Scénario 3 : restructuration désordonnée de la zone euro (improbable mais possible)
- Dans le cadre de ce scénario, les responsables politiques réagiraient mais n’auraient rien anticipé.
- La Grèce et le Portugal renonceraient alors aux mesures d’austérité et feraient défaut.
- Une autre possibilité serait que l’Allemagne leur refuse de nouvelles aides.
- La BCE augmenterait ses achats d’obligations espagnoles et italiennes afin de gagner du temps pour l’intégration budgétaire, qui aurait lieu après la crise.
- Les injections de liquidités empêcheraient une implosion pure et simple de la zone euro.
- Les conséquences seraient une envolée des primes de risque qui finiraient néanmoins par se stabiliser (même si elles resteraient supérieures aux moyennes de long terme) ; après un regain d’aversion du risque, les investisseurs redeviendraient moins frileux ; après une réplique de la crise de 2008, une situation similaire à celle de 2009 se mettrait en place avec une dépréciation de la dette bancaire subordonnée (justifiant la valorisation du marché).
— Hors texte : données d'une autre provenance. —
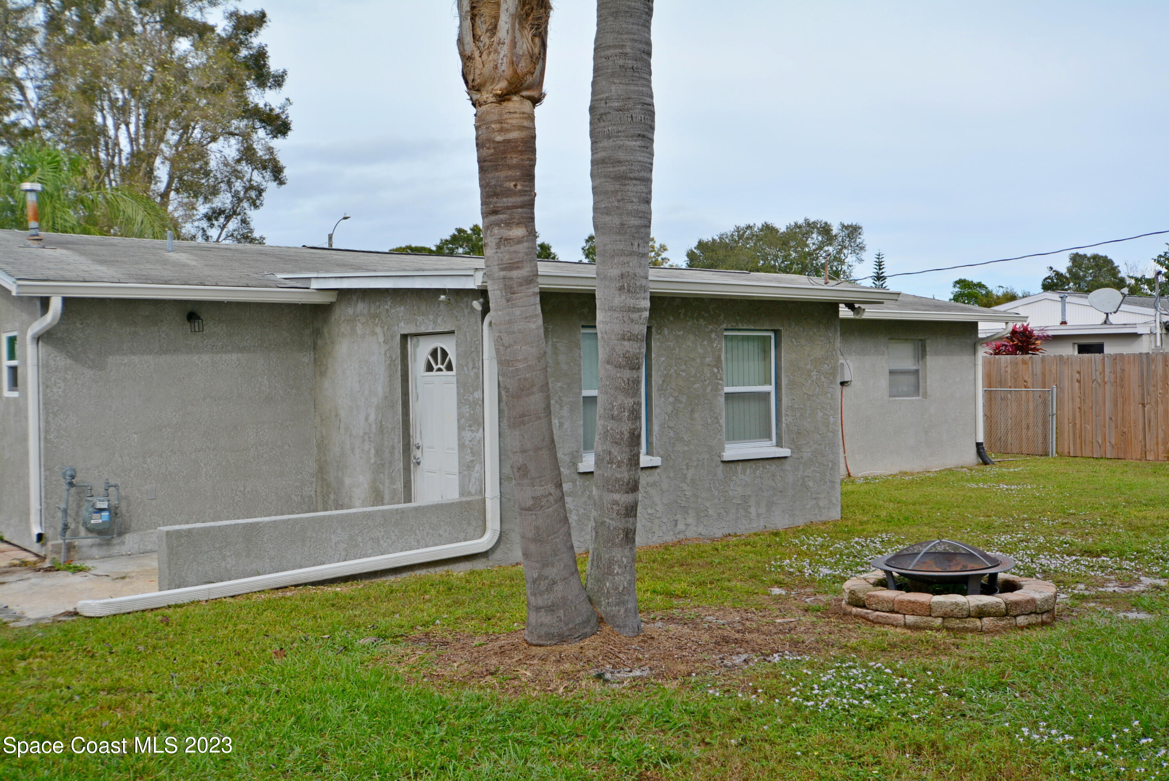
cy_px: 390
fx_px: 1170
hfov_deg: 53.1
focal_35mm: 36
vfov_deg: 36.9
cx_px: 584
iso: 160
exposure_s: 1/250
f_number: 8
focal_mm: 24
Scénario 4 : implosion de la zone euro (extrêmement improbable)
- Un scénario à la Lehman Brothers se produirait : une onde de choc systémique se propageant très rapidement. L’effet domino serait tel que les responsables politiques ne seraient plus en mesure de réagir à temps.
- Ce scénario reste néanmoins extrêmement improbable, dans la mesure où jusqu’à présent les responsables politiques ont réagi en prenant des mesures (p.ex. achats d’obligations de la BCE, plans d’austérité en Italie et en Grèce, Fonds Européen de Stabilité Financière à vocation temporaire, Mécanisme Européen de Stabilité permanent).
- Les conséquences seraient une envolée des primes de risque, un effondrement de la dette bancaire subordonnée et une très forte aversion au risque.

En conclusions la Grèce a tout intérêt à rester au sein de l’Union monétaire européenne. « Si la Grèce renonçait à l’euro, elle devrait sortir de l’Union européenne et perdrait ainsi les avantages liés aux traités de libre-échange, ainsi que les autres prérogatives politiques, sociales et économiques que lui confère son appartenance à l’UE. Elle perdrait également son influence géopolitique (une question importante au regard de la problématique chypriote). Son économie ne se redresserait pas rapidement et pourrait même sombrer dans une sévère dépression. Les banques grecques s’enfonceraient dans le rouge, ce qui nécessiterait la mise en place de contrôles très stricts sur les mouvements de capitaux, afin d’empêcher leur fuite » explique Mike Story. « L’Allemagne a tout intérêt à venir en aide aux pays les plus fragiles de la zone euro au travers de l’intégration budgétaire, mais l’opinion publique allemande y est largement opposée. L’Allemagne prendra-t-elle la bonne décision ? ».

Face à cette situation, Mike Story se prépare à une dépréciation progressive de l’euro et conseille de sous-pondérer l’euro dans les portefeuilles européens et mondiaux.